Could you copy every line of the data that contains "four"?

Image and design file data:
· · ·
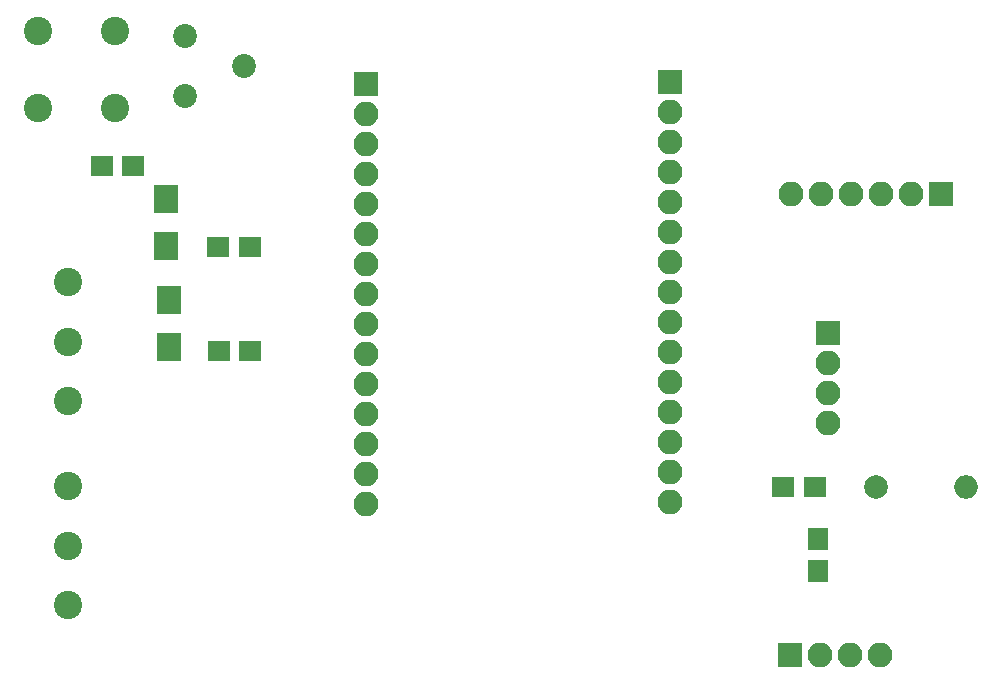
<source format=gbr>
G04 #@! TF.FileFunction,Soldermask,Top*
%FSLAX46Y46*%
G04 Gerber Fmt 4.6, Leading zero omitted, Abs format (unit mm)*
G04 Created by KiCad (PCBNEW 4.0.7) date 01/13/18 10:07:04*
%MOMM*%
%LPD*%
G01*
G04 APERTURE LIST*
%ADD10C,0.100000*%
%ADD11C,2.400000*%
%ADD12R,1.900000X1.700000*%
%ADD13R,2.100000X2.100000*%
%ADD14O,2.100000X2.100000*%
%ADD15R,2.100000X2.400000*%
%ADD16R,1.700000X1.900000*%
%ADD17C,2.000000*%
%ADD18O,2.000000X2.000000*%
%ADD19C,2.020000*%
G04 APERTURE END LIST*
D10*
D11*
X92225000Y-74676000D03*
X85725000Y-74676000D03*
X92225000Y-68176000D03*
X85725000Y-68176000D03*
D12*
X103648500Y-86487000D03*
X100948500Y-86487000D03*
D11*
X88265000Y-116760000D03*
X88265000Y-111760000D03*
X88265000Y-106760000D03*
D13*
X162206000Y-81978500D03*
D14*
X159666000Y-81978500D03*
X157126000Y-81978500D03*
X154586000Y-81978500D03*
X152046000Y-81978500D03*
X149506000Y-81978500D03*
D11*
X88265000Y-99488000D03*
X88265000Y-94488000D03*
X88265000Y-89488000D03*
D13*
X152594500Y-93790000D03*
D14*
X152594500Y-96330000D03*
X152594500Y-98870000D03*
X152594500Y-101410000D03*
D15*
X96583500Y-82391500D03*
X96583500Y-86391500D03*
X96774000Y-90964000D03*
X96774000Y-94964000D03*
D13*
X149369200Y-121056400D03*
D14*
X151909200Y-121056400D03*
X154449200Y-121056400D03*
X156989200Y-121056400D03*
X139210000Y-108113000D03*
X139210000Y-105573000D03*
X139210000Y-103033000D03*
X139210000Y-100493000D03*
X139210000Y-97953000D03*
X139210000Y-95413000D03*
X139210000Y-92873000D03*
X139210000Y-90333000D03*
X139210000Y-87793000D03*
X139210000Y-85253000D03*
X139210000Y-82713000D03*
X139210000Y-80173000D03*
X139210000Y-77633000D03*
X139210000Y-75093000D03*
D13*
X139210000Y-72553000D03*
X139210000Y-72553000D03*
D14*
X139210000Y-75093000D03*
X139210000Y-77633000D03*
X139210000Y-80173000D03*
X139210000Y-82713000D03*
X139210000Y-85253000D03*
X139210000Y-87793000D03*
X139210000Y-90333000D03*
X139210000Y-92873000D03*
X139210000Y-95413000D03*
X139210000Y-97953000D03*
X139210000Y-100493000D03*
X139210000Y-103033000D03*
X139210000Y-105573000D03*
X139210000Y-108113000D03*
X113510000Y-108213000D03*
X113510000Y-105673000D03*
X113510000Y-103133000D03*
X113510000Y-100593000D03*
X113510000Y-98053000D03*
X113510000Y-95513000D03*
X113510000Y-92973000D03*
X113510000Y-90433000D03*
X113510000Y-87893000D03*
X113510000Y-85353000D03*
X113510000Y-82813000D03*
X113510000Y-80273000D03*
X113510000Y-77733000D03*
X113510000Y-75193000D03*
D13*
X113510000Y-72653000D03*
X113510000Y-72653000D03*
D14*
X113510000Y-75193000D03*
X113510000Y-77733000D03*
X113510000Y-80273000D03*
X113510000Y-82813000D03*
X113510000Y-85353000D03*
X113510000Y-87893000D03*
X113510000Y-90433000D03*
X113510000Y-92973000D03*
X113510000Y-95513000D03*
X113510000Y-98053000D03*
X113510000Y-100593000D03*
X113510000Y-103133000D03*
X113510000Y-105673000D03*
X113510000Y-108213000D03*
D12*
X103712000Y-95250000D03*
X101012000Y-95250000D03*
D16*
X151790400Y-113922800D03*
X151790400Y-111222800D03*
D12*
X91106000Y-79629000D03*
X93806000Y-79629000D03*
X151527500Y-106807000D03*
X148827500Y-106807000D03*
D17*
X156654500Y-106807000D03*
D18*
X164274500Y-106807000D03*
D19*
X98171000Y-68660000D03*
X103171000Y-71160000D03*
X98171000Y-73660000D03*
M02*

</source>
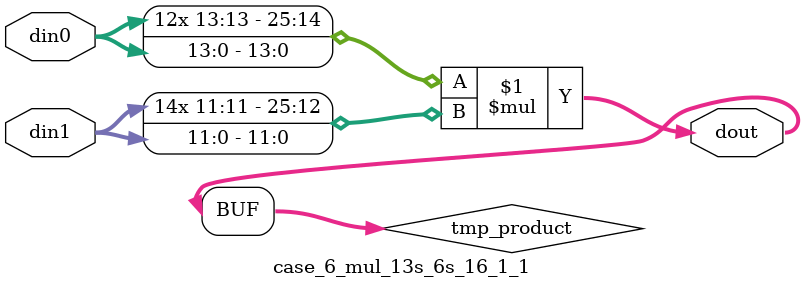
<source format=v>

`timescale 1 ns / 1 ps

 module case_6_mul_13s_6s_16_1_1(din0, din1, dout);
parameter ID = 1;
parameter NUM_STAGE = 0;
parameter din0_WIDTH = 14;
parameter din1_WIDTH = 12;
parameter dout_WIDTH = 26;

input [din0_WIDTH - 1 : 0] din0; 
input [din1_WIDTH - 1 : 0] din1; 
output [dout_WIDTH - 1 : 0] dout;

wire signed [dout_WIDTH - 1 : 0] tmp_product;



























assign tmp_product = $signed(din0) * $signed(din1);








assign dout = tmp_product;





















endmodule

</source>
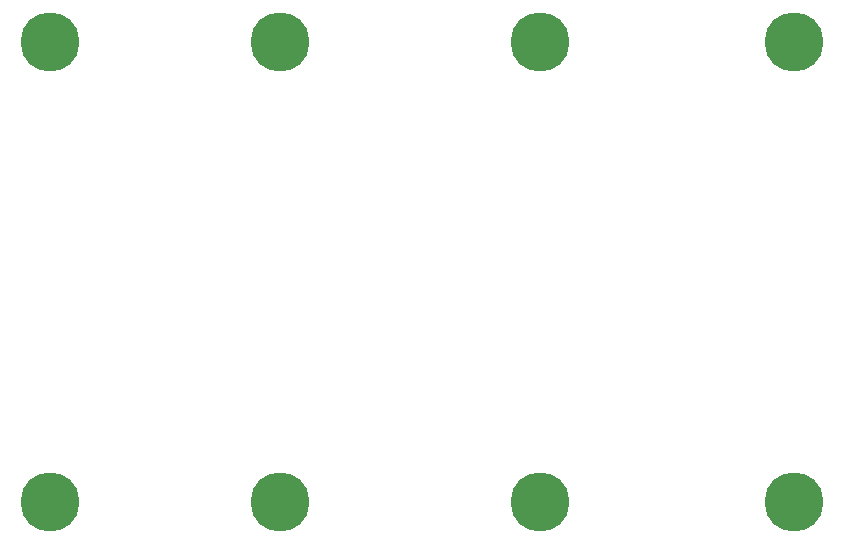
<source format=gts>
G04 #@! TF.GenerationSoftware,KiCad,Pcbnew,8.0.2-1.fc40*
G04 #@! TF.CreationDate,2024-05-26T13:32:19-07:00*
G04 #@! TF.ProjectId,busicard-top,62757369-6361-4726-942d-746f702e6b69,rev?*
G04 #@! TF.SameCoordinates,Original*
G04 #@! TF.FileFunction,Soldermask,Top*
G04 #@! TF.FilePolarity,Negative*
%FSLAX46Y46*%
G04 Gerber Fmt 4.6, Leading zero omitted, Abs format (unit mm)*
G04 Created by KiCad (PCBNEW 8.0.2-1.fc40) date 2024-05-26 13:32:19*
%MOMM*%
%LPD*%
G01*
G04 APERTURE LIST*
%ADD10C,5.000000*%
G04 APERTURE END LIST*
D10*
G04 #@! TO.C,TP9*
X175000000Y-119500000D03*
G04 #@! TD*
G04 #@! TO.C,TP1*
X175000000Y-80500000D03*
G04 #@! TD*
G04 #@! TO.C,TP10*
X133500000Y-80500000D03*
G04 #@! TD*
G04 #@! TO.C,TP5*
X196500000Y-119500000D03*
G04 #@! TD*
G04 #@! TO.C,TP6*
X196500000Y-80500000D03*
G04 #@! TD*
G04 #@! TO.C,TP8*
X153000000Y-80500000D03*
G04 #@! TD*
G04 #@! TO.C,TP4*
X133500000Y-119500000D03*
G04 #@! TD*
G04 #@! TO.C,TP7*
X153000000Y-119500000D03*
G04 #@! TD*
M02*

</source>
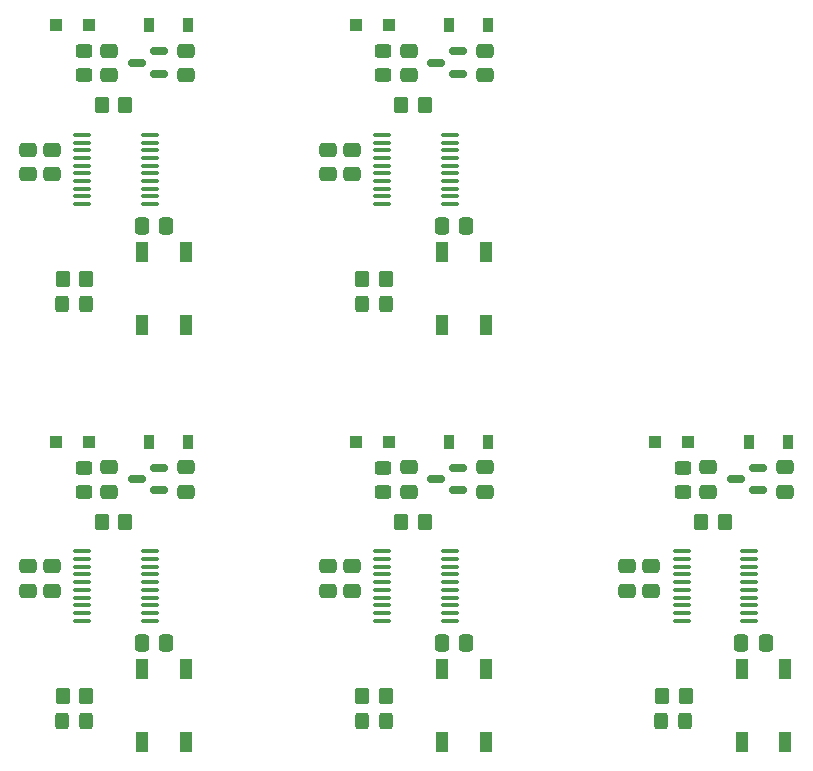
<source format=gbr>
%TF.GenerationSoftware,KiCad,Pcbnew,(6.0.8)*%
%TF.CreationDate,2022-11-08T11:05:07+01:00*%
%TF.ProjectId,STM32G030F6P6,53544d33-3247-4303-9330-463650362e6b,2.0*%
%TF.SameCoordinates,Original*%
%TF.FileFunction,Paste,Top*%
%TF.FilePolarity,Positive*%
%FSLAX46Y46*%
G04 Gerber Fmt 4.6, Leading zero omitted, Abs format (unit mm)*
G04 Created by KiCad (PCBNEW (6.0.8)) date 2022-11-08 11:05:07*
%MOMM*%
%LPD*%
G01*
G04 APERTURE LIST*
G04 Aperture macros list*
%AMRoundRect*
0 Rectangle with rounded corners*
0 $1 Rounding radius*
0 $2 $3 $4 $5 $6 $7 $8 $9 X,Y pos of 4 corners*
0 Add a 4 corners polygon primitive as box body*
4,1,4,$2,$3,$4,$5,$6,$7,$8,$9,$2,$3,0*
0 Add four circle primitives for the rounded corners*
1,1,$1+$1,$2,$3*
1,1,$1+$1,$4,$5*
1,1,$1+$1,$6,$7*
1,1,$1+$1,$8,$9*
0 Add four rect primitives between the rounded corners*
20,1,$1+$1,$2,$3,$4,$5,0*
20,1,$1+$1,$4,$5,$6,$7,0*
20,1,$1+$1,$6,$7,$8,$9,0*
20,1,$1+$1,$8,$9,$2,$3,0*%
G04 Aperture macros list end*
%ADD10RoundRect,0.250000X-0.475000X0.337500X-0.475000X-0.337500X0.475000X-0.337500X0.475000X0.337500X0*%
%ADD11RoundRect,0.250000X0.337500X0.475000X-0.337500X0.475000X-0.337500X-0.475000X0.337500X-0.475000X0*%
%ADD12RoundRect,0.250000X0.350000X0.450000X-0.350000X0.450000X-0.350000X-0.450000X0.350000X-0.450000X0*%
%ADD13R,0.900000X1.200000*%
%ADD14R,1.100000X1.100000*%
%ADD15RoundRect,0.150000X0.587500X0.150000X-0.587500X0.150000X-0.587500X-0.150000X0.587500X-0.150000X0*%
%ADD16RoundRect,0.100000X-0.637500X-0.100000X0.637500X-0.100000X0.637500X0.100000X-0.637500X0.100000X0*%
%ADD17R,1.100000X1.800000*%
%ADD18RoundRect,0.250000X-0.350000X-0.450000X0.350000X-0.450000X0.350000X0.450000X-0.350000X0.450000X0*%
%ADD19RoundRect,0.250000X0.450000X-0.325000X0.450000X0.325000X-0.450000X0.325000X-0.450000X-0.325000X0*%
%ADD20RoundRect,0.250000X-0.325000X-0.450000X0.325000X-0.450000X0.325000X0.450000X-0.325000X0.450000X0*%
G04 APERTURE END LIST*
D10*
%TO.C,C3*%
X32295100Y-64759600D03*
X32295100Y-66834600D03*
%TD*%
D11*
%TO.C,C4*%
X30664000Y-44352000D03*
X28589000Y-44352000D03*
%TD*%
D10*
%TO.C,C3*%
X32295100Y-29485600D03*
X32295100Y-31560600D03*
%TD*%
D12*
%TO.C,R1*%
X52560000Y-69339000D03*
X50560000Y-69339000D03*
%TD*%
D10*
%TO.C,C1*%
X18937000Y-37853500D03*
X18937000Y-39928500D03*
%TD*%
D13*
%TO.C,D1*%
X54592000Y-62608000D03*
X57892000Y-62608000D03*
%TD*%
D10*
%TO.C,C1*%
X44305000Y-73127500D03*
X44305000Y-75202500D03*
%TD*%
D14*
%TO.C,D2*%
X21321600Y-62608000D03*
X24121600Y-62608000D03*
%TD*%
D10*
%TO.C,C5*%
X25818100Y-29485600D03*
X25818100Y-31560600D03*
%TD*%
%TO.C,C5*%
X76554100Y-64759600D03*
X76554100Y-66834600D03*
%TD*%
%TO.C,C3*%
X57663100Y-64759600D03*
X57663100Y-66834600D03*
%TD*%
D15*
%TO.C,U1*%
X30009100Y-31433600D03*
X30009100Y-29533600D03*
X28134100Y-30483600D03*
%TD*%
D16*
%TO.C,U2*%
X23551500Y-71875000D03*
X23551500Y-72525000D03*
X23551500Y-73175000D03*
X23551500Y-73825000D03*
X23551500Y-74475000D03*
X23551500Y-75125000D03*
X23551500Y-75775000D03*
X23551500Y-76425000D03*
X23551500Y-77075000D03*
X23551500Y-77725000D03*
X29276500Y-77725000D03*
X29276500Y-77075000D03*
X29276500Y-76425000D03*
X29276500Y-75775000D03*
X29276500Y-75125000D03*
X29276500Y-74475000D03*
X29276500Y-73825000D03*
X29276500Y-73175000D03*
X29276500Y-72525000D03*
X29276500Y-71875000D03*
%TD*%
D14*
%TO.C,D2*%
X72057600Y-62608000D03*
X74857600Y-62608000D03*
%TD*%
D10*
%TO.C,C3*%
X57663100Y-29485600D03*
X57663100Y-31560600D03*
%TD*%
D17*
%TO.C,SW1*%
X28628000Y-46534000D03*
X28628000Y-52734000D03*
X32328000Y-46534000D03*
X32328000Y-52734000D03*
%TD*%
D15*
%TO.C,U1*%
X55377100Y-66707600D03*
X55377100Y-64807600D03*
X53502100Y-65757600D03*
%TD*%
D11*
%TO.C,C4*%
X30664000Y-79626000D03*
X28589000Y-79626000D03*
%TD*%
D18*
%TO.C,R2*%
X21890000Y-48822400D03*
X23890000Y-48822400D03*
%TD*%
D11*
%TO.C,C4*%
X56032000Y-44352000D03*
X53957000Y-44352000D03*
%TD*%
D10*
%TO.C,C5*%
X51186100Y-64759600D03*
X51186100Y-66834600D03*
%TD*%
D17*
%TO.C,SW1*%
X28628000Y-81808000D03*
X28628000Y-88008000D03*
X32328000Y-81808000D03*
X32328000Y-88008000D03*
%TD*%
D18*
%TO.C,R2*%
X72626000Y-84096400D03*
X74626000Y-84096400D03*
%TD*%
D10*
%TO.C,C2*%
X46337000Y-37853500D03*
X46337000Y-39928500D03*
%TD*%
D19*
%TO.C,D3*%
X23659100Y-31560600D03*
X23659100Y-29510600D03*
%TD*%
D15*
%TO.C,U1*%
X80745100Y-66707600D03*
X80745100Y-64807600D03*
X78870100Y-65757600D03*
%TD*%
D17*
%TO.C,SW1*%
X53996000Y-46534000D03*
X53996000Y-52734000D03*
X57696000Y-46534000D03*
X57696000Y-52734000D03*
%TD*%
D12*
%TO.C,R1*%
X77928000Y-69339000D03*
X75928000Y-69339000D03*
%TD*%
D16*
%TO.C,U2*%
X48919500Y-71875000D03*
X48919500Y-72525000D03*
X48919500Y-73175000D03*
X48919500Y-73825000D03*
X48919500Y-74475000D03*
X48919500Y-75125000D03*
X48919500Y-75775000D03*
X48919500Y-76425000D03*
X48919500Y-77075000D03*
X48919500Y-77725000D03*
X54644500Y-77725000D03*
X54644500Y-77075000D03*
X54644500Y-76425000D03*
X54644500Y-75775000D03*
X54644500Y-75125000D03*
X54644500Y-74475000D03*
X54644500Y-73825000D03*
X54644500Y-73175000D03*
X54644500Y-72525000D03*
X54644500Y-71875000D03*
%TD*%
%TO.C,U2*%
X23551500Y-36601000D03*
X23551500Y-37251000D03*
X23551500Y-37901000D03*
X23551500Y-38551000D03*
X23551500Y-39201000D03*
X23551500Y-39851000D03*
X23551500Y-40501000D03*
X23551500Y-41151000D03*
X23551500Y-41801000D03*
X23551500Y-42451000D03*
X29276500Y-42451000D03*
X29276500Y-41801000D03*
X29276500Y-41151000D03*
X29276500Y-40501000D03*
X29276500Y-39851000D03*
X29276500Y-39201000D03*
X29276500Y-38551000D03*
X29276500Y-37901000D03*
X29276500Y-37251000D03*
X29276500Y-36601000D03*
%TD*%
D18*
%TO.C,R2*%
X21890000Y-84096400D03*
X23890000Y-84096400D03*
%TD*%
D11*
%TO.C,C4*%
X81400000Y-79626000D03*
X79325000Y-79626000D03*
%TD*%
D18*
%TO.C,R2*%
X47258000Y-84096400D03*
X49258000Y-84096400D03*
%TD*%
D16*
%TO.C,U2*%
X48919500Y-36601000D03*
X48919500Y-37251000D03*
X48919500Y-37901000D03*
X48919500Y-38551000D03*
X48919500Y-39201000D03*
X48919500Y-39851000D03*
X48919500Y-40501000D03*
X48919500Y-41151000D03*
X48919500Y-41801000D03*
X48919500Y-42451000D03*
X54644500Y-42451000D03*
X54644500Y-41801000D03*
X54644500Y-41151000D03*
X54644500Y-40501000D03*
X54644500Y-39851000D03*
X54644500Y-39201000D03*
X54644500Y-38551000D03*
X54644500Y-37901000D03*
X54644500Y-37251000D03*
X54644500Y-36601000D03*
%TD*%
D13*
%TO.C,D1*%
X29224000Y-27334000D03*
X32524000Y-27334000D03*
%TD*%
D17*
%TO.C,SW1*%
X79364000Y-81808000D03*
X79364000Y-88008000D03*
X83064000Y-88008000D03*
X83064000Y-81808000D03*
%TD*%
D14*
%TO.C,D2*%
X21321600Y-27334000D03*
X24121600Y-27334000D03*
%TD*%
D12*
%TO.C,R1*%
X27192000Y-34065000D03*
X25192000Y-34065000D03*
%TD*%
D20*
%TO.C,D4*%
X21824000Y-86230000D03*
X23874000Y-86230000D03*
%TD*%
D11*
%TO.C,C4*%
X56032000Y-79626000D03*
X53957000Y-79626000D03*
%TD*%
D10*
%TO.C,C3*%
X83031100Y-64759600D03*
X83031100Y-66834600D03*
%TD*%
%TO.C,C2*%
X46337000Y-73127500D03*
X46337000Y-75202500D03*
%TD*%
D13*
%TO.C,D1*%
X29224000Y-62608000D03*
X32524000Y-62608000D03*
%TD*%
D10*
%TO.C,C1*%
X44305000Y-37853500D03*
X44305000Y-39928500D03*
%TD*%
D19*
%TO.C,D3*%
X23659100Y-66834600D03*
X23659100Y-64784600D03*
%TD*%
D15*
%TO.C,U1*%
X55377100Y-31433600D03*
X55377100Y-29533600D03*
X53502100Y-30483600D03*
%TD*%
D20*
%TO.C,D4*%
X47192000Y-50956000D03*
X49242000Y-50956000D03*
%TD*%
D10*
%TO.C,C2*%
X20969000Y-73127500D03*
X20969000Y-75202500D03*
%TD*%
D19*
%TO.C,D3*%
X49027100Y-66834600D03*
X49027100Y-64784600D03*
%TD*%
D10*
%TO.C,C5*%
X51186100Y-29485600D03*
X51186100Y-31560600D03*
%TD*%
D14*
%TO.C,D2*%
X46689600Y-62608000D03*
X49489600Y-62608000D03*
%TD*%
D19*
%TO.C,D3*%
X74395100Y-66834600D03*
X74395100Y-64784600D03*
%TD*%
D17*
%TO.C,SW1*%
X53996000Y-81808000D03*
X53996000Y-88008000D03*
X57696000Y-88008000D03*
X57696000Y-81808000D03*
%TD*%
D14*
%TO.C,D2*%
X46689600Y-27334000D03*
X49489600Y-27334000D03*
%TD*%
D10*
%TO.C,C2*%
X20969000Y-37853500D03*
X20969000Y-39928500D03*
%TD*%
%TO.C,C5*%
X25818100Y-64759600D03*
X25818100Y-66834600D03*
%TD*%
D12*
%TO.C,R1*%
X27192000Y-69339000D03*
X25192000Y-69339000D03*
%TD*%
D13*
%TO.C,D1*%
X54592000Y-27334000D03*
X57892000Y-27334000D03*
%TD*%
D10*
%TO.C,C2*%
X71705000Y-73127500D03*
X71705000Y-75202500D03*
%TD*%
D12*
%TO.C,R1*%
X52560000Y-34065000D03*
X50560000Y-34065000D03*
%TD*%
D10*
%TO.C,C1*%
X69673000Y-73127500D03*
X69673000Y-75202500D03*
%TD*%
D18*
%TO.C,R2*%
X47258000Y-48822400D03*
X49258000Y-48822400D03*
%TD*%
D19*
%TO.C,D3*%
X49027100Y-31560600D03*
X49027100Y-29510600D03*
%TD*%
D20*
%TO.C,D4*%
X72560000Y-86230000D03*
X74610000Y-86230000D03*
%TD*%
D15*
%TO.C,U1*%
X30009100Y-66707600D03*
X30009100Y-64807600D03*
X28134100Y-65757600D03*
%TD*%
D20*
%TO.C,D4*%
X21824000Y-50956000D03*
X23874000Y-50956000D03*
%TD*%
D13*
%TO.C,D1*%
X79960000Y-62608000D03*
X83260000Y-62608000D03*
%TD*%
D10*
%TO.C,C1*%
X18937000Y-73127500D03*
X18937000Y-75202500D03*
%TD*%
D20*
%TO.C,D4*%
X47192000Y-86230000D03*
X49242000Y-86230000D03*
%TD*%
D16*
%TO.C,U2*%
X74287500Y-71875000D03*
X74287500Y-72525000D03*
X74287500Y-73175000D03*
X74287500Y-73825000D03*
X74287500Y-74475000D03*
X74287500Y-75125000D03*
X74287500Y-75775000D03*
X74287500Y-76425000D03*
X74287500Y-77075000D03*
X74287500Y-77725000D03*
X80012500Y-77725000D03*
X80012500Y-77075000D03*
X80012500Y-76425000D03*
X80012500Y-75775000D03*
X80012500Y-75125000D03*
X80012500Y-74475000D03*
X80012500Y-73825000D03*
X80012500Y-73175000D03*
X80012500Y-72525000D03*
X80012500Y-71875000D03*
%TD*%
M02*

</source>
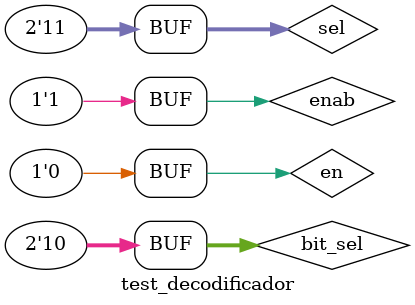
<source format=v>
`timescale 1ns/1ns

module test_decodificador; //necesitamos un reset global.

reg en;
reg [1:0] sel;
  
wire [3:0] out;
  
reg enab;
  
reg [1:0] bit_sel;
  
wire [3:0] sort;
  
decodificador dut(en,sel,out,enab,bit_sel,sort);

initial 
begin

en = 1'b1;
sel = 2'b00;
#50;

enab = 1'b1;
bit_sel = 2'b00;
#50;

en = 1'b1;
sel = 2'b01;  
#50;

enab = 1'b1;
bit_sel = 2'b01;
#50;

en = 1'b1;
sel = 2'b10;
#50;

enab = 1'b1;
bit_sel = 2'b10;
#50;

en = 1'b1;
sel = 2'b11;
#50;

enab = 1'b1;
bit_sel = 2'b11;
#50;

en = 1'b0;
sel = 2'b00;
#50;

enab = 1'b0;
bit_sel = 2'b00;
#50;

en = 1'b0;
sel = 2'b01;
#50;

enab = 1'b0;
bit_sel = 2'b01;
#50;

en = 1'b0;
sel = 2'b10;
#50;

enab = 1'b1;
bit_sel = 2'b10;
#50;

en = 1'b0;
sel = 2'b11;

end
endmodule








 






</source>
· · ·
RESULT –
0 Add four circle primitives for the rounded corners*
0 Add four rect primitives between the rounded corners*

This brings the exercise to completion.